The Facial Weaponization Suite, stands as a protest of facial recognition software and the inherent prejudices it reinforces, creating a faceless mask to provide a shield from digital eyes.
We may be more accustomed to facial recognition software and biometric data collection than we think; it’s safe to say we are most definitely in an age where technologies that could only be dreamt of in science fiction novels are now a reality in 2014. For example, the smile detection function on our digital cameras and Facebook’s tagging system operates on the same ideas and same technology as the software challenged in Zach Blas’ Facial Weaponization Suite. So at a first glance, you may find these advances to be convenient and useful. But what happens when we uncover the more sinister uses for biometrics?
Facial recognition software uses biometric data to identify specific individuals from an image. It can also read facial expressions and in some cases even assign an emotion to the person captured. This allows biological characteristics to be made into quantifiable data that can be used by governments to establish a person’s identity without them knowing.
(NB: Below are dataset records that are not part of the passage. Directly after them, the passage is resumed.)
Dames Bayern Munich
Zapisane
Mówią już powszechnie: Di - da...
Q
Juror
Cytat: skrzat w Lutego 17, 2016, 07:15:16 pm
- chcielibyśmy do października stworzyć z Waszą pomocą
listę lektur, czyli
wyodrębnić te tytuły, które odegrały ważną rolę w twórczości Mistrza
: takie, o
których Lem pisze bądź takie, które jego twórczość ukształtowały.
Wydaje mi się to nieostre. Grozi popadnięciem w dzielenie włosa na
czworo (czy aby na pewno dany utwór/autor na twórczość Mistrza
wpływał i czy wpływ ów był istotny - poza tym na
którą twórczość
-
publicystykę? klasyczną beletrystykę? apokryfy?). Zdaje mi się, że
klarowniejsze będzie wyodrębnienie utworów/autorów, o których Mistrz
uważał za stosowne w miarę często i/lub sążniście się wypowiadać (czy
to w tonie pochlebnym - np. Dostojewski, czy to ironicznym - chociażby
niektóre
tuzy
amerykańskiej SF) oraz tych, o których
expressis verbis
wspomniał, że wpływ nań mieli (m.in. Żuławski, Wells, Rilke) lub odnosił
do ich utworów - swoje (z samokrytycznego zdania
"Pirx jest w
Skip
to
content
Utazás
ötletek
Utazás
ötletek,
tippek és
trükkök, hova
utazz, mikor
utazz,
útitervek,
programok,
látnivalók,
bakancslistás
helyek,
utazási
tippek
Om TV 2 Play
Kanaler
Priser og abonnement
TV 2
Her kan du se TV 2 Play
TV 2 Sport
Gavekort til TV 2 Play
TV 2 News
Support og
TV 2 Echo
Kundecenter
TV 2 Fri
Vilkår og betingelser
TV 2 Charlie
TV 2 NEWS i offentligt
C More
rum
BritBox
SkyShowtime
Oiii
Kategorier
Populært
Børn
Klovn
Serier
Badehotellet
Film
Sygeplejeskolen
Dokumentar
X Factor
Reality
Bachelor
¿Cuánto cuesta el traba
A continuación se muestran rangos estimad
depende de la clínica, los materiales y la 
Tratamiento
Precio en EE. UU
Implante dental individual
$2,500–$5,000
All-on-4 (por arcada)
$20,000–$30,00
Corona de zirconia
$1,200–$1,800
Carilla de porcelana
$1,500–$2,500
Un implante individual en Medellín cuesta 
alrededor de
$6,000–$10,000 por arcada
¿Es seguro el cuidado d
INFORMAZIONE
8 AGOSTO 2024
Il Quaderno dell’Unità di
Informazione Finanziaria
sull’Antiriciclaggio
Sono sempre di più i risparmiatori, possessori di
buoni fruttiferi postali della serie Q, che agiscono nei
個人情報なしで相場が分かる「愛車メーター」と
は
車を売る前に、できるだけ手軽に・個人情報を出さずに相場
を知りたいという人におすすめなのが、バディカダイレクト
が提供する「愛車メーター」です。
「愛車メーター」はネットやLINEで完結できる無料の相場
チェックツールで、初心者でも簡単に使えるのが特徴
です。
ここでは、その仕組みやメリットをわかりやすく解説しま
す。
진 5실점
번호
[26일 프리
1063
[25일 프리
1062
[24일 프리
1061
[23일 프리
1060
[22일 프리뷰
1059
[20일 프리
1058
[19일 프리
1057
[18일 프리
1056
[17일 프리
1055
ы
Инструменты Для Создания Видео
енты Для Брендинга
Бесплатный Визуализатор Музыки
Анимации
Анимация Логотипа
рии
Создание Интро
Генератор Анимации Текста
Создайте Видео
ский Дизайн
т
So biometric data gathering means that someone is always watching. With that in mind you don’t have to venture too far to find echoes of George Orwell’s 1984 and ‘Big Brother is watching you’. Blas argues that this facial recognition software is an invasion of a person’s identity, taking what can be considered unique characteristics and finding similarities in other (homosexual, disabled, criminal etc.) faces, to gather a database of characteristics that can and may be used against us in the future. In protest to this, Blas has created something excessive and shapeless in his ‘fag face mask’, fighting the notion that a face is something inherently familiar and totally knowable, by humans or by technology.
The mask provides an escape, through facelessness. When I think of the word facelessness, I imagine the reduction of one face into nothingness, removing any recognisable features of that one face. However, Blas’s collective approach enables unity against facial recognition software to create a shared yet unrecognisable face, giving power to the faceless and the many.
Zach Blas’s Facial Weaponization Suite is an excellent example of how art provides a platform to challenge ideas in society and highlight the inequalities that are perpetuated by the same technological developments that are allegedly creating safer environments. In reality, the increasing usage of facial recognition software can lead to the targeting of potential threats, leading to the control, monitoring and policing of every one of us. Is what was once seen, as a science fiction vision, now become a dystopian reality?